# Dataset entries
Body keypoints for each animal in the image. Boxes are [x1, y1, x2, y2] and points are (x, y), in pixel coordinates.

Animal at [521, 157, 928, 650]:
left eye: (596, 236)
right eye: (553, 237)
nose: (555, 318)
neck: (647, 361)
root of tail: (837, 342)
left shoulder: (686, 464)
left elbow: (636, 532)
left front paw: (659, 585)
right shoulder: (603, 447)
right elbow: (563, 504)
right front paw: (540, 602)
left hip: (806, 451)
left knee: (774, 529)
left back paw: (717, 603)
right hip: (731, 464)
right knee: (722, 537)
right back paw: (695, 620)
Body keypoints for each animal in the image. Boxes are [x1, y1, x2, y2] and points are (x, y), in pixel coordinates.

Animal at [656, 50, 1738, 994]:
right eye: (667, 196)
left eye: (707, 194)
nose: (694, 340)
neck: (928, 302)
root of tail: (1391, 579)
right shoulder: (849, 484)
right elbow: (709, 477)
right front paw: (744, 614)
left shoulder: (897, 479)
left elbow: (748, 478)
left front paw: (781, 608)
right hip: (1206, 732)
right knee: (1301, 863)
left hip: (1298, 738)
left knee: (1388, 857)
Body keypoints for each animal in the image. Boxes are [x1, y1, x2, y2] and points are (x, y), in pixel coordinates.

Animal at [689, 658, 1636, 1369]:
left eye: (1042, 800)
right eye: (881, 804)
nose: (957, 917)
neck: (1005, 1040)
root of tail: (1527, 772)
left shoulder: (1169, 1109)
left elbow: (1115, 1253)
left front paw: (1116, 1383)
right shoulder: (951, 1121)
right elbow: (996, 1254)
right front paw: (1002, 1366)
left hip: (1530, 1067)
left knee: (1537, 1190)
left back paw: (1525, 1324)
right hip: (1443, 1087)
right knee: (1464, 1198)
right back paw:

# WHAT YOU SHOULD DO
The lines above that hold the word "root" should be found and copied out.

# ANSWER FOR THIS EXERCISE
root of tail: (837, 342)
root of tail: (1391, 579)
root of tail: (1527, 772)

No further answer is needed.